Goal of the exercise — Please copy the stretch of data from the line containing "genus: Angelica" through the end of the data, changing "locality" to "site" and leaving everything else as it is.

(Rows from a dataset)
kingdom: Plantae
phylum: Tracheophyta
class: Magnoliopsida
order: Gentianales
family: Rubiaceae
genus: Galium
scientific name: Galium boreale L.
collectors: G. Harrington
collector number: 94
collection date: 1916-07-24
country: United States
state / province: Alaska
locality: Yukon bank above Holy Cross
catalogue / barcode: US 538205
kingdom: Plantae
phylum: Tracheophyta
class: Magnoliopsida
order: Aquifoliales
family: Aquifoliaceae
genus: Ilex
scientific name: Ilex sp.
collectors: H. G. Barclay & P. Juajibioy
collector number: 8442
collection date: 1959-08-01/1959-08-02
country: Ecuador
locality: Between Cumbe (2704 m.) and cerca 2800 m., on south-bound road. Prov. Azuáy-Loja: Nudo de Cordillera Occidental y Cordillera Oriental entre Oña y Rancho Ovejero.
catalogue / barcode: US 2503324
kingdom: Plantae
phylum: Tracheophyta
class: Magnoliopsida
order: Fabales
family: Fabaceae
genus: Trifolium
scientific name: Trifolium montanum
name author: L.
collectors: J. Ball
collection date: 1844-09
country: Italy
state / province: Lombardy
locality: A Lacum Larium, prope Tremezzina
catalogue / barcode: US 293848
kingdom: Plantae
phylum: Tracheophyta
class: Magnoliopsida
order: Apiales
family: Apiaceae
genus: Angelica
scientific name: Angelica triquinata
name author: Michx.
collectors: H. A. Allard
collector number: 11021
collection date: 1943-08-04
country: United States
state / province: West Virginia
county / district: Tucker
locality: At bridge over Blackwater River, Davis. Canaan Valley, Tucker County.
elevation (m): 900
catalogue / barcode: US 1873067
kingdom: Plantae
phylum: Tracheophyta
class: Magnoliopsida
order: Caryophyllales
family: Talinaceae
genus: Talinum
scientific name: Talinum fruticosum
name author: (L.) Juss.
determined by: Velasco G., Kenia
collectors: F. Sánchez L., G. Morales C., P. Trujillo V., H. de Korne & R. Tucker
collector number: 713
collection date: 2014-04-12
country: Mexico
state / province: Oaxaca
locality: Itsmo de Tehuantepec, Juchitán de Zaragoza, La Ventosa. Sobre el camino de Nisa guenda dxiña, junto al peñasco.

Final result —
genus: Angelica
scientific name: Angelica triquinata
name author: Michx.
collectors: H. A. Allard
collector number: 11021
collection date: 1943-08-04
country: United States
state / province: West Virginia
county / district: Tucker
site: At bridge over Blackwater River, Davis. Canaan Valley, Tucker County.
elevation (m): 900
catalogue / barcode: US 1873067
kingdom: Plantae
phylum: Tracheophyta
class: Magnoliopsida
order: Caryophyllales
family: Talinaceae
genus: Talinum
scientific name: Talinum fruticosum
name author: (L.) Juss.
determined by: Velasco G., Kenia
collectors: F. Sánchez L., G. Morales C., P. Trujillo V., H. de Korne & R. Tucker
collector number: 713
collection date: 2014-04-12
country: Mexico
state / province: Oaxaca
site: Itsmo de Tehuantepec, Juchitán de Zaragoza, La Ventosa. Sobre el camino de Nisa guenda dxiña, junto al peñasco.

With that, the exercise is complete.